## [Your assignment]
Look through the records and copy each line with the string "lists" in it.
(Data supplied Opens)
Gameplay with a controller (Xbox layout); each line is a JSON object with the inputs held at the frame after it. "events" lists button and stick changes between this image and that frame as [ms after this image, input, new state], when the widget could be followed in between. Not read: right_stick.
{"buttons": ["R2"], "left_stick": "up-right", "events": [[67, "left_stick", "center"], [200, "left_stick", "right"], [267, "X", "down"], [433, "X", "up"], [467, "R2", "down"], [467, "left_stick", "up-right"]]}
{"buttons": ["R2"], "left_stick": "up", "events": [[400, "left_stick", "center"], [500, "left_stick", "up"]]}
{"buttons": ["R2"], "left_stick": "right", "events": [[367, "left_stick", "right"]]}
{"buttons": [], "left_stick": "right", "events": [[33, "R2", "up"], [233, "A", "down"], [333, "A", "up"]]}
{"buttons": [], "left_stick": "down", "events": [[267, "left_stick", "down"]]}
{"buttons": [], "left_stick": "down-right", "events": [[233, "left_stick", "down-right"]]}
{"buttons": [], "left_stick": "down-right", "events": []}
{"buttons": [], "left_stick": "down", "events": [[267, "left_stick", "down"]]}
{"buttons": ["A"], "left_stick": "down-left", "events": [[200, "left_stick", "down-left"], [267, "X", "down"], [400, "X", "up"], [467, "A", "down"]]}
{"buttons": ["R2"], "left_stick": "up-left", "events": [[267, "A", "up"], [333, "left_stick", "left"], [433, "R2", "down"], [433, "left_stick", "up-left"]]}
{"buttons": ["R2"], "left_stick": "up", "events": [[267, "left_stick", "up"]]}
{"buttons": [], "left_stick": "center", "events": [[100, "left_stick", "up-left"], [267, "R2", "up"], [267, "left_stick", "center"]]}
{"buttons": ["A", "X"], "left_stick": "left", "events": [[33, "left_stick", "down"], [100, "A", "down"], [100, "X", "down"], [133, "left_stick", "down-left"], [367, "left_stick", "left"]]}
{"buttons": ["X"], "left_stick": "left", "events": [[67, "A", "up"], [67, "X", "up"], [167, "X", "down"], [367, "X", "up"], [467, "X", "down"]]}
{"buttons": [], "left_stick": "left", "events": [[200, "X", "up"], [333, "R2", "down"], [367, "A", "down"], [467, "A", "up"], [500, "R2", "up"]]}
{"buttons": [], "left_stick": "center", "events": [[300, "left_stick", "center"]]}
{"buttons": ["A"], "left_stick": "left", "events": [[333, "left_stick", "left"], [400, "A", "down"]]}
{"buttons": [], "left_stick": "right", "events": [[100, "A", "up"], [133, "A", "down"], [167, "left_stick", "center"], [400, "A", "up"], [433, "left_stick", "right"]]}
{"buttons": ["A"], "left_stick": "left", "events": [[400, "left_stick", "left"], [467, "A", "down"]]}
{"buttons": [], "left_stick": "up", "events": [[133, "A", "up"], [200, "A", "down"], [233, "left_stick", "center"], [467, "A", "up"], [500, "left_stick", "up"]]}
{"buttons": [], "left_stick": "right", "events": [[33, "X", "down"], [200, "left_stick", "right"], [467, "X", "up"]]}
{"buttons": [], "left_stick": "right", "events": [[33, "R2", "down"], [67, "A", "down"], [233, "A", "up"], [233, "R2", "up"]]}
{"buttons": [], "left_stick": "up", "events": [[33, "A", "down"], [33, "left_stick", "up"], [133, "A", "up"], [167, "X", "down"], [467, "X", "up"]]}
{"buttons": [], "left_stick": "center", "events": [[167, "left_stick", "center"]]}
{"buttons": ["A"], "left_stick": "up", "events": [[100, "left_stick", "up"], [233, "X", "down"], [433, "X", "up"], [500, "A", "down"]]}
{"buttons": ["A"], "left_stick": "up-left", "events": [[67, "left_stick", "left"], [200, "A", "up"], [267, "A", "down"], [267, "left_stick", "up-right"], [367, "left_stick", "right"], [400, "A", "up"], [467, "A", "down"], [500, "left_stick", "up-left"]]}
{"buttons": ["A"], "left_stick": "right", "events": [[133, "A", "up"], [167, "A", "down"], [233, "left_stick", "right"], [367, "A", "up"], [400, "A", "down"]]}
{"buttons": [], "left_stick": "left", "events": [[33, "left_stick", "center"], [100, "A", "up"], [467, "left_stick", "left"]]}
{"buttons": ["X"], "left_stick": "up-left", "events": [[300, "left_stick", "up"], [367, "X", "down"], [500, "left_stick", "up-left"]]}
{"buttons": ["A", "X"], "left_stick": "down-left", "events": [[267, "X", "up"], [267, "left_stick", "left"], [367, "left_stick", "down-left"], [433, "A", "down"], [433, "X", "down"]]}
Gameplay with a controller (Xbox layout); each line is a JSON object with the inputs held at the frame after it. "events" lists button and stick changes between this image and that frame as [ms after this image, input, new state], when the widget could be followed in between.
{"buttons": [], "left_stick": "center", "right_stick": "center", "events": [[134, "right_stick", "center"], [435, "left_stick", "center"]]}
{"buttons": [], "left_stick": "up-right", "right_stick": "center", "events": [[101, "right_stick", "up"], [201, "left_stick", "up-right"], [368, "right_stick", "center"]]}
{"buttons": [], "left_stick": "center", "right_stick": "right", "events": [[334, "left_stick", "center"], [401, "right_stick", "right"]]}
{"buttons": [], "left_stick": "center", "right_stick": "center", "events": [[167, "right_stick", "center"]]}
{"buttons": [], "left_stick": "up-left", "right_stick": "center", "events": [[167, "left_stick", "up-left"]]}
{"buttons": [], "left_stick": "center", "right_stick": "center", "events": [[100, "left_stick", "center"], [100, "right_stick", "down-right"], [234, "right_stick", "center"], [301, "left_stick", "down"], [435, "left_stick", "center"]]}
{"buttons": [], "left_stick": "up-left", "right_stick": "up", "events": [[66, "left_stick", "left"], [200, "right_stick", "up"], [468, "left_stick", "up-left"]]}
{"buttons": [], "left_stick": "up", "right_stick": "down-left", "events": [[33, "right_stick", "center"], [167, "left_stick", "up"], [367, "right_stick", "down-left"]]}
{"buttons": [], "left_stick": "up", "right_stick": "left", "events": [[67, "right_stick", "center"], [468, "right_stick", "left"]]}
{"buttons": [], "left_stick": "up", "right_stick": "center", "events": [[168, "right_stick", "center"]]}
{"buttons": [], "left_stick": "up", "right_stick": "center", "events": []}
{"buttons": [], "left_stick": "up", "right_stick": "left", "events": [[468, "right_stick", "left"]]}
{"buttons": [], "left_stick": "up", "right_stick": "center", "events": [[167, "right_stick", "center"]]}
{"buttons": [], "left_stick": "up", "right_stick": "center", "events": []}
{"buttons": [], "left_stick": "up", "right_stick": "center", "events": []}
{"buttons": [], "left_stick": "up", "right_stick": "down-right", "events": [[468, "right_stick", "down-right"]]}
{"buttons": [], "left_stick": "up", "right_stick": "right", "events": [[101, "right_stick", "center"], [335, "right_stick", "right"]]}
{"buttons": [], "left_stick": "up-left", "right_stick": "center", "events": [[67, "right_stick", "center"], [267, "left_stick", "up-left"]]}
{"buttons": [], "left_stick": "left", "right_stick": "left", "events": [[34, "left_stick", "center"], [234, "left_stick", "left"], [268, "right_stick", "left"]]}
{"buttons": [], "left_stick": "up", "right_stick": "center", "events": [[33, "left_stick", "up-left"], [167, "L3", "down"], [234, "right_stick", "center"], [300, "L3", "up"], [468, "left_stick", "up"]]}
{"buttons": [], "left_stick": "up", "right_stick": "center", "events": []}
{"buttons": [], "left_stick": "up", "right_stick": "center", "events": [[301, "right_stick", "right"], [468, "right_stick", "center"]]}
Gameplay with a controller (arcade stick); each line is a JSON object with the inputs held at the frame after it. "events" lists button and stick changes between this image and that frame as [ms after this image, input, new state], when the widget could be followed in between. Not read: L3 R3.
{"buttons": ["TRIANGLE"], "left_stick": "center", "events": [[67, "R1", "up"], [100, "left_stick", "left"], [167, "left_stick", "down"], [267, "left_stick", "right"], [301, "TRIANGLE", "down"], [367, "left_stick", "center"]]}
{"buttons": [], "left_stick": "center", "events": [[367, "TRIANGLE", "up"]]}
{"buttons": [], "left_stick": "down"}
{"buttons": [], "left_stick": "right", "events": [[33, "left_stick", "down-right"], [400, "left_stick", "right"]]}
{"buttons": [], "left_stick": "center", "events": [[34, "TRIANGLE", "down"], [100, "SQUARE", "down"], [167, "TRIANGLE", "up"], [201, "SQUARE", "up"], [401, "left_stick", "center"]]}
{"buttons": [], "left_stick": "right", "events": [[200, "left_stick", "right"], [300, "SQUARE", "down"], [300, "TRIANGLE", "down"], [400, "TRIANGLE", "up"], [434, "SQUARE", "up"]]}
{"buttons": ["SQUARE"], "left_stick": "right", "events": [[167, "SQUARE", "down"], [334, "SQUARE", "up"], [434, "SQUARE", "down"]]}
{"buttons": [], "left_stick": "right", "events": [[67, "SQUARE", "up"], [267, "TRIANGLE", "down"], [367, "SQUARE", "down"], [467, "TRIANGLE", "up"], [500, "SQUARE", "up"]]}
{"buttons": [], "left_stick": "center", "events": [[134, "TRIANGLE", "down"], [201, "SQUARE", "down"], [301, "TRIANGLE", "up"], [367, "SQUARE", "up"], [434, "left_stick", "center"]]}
(Data supplied Closes)
## [Response to the task]
Gameplay with a controller (Xbox layout); each line is a JSON object with the inputs held at the frame after it. "events" lists button and stick changes between this image and that frame as [ms after this image, input, new state], when the widget could be followed in between. Not read: right_stick.
Gameplay with a controller (Xbox layout); each line is a JSON object with the inputs held at the frame after it. "events" lists button and stick changes between this image and that frame as [ms after this image, input, new state], when the widget could be followed in between.
Gameplay with a controller (arcade stick); each line is a JSON object with the inputs held at the frame after it. "events" lists button and stick changes between this image and that frame as [ms after this image, input, new state], when the widget could be followed in between. Not read: L3 R3.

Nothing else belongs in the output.